Coupe d'automne des nations: le fiasco fidjien

Un petit tour et puis s'en va. Ce devait être une des attractions de la Coupe d'automne des nations mais les trois rencontres des Fidji, face à la France, l'Italie et l'Ecosse, ont été annulées en raison d'une vague de cas positifs.

CHRISTOPHE SIMON - AFP/Archives

Un petit tour et puis s'en va. Ce devait être une des attractions de la Coupe d'automne des nations mais les trois rencontres des Fidji, face à la France, l'Italie et l'Ecosse, ont été annulées en raison d'une vague de cas positifs.

Résultat, la tournée européenne des "Flying Fijians" a tourné au vinaigre. Ils ont encore l'espoir de disputer un dernier match, celui de classement, le 5 décembre face au 4e de l'autre poule mais, pour ça, il faudra encore passer une nouvelle série de tests.

Cette dernière rencontre dépendra "des contrôles sur leur forme physique, une fois que les joueurs seront sortis de leur isolement et en respectant tous les protocoles établis", ont prévenu les organisateurs.

Un coup dur pour les Fidjiens, 11e nation au classement World Rugby, qui souhaitaient s'aguerrir face aux meilleures nations mondiales, notamment européennes.
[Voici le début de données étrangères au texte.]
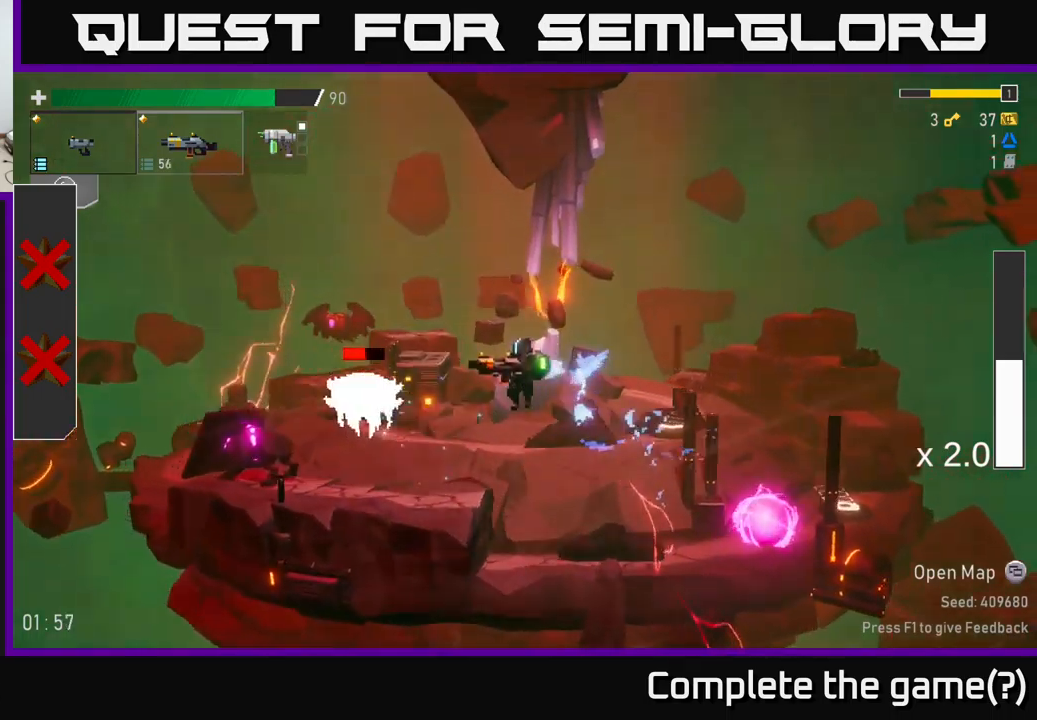
{"buttons": [], "left_stick": "center", "right_stick": "center", "events": [[134, "R2", "down"], [234, "R2", "up"], [317, "left_stick", "center"], [334, "R2", "down"], [467, "R2", "up"]]}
La longueur et la difficulté des déplacements à Suva, la capitale, empêchent ces confrontations régulières: hors Coupe du monde, la nation du Pacifique n'a plus affronté d'équipe européenne depuis novembre 2018... et un succès devant les Bleus (24-18).

Cette Coupe d'automne des nations tombait donc à pic pour démontrer que les Fidjiens valent mieux que ce mièvre Mondial-2019, ponctué par une défaite devant l'Uruguay (30-27).
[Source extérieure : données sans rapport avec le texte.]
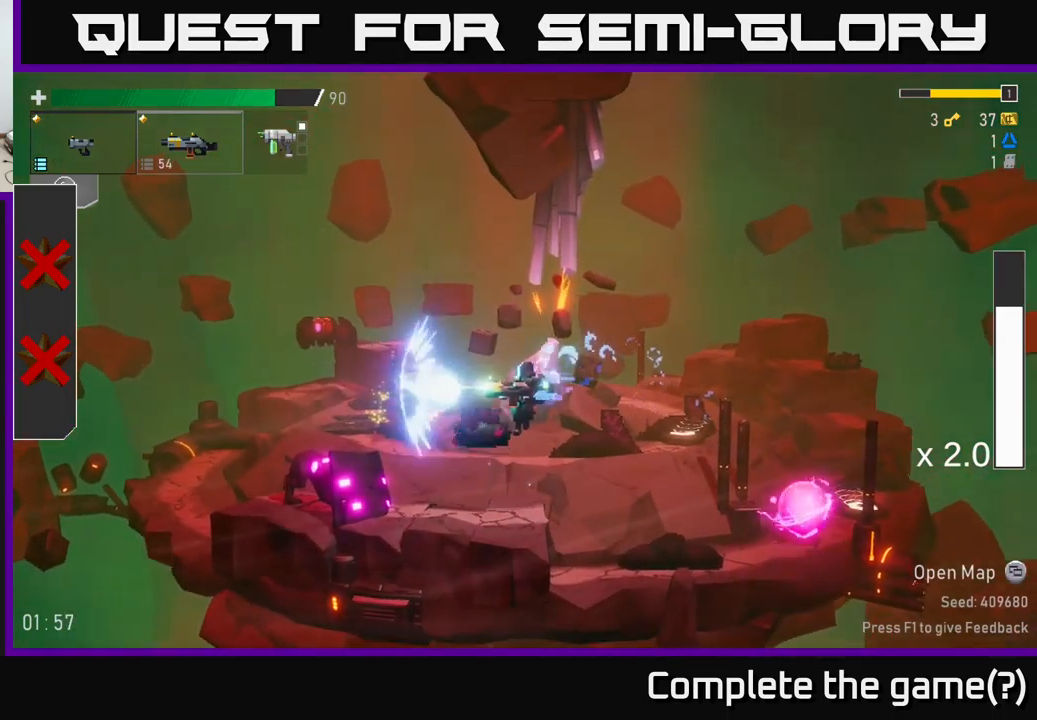
{"buttons": ["X"], "left_stick": "left", "right_stick": "center", "events": [[84, "R2", "down"], [100, "left_stick", "left"], [150, "A", "down"], [184, "R2", "up"], [184, "X", "down"], [250, "A", "up"], [300, "X", "up"], [450, "X", "down"]]}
Surtout, il s'agissait là de leur première rencontre avec leur nouveau sélectionneur, arrivé en début d'année: l'alliage entre la rigueur de Vern Cotter et le jeu ultra-spectaculaire de ses joueurs était prometteur.
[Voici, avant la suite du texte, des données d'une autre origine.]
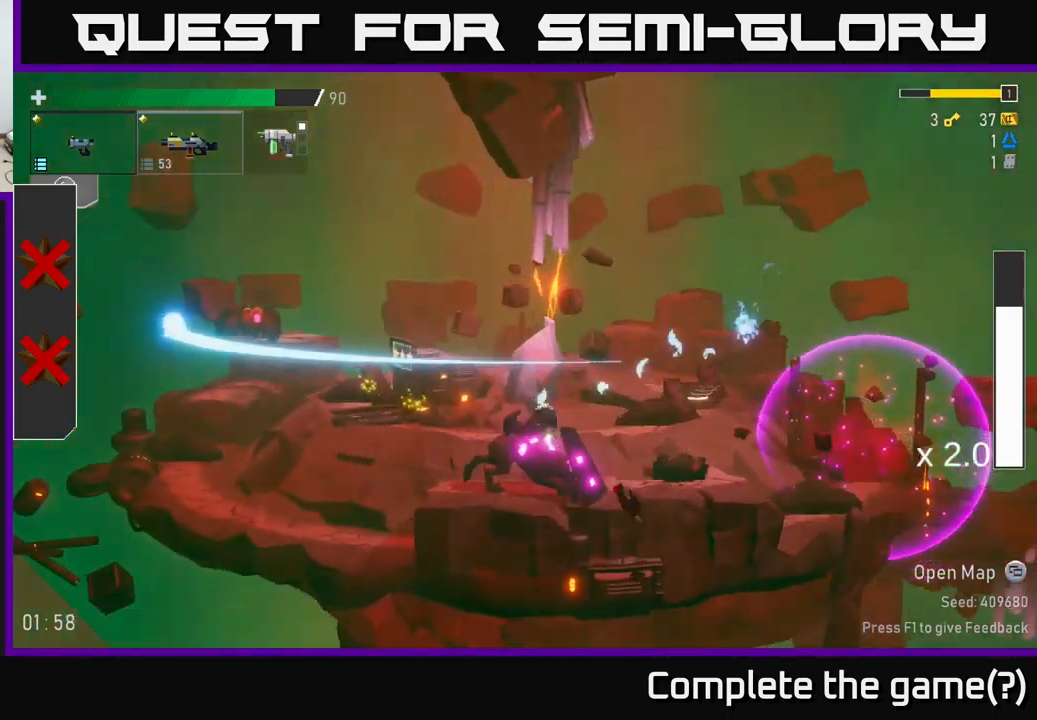
{"buttons": [], "left_stick": "right", "right_stick": "center", "events": [[50, "X", "up"], [200, "left_stick", "right"], [267, "R2", "down"], [417, "R2", "up"]]}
Car, avec des fers de lance tels que Semi Radradra (Bristol), Leone Nakarawa (Glasgow), Josua Tuisova (Lyon) ou Nemani Nadolo (Leicester), les hommes de Cotter ont de quoi faire parler la poudre.

- Des écarts de conduite -

Depuis leur arrivée en France, fin octobre, les coéquipiers de Radradra étaient à pied d'oeuvre. Pour rien donc. Puisque vendredi, leur dernière rencontre de la phase de poule, face au XV du Chardon, a été annulée.

L'ailier vedette des Fidji Semi Radradralors du Mondial japonais contre les Gallois à Oita, le 9 octobre 2019

L'ailier vedette des Fidji Semi Radradralors du Mondial japonais contre les Gallois à Oita, le 9 octobre 2019

CHRISTOPHE SIMON - AFP/Archives

"La progression de la contamination dans le camp fidjien, la nécessité d'une période d'isolement d'au moins dix jours, ainsi que le besoin évident d'une préparation adaptée à un match international ont rendu cette décision inévitable, bien que difficile à prendre", ont expliqué les organisateurs.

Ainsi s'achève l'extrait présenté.